● Listed entries

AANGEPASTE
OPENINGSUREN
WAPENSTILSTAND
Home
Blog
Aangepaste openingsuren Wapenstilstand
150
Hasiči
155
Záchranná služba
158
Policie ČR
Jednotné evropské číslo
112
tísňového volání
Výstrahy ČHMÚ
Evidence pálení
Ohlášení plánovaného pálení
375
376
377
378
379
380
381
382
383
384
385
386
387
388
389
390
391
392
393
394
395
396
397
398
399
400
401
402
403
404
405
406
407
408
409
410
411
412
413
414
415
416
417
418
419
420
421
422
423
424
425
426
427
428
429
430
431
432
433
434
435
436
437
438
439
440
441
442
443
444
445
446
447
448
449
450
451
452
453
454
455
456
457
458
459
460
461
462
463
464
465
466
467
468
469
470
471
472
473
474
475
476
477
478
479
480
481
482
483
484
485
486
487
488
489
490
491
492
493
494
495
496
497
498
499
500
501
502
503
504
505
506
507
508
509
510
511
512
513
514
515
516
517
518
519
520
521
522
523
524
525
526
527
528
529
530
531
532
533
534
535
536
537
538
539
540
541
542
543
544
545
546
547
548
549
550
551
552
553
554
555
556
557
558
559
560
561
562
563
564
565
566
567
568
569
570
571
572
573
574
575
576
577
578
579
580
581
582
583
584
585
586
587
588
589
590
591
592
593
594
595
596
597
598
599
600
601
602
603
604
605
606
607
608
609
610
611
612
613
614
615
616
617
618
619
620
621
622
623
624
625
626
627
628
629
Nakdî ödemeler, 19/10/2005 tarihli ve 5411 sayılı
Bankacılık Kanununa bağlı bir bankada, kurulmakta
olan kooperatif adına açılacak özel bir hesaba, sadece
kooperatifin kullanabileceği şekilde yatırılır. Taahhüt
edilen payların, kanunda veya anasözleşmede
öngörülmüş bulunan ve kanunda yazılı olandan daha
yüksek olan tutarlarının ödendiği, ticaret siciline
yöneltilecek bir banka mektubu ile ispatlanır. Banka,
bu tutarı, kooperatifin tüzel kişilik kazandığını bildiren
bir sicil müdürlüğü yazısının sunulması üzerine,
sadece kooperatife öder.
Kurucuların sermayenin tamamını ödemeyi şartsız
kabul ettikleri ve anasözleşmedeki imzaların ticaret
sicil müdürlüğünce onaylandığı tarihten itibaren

● Directions for this task
Count the lines of the records that contain the string "sadece", treating uppercase and lowercase as different. Reply with the number alone.

● Answer
2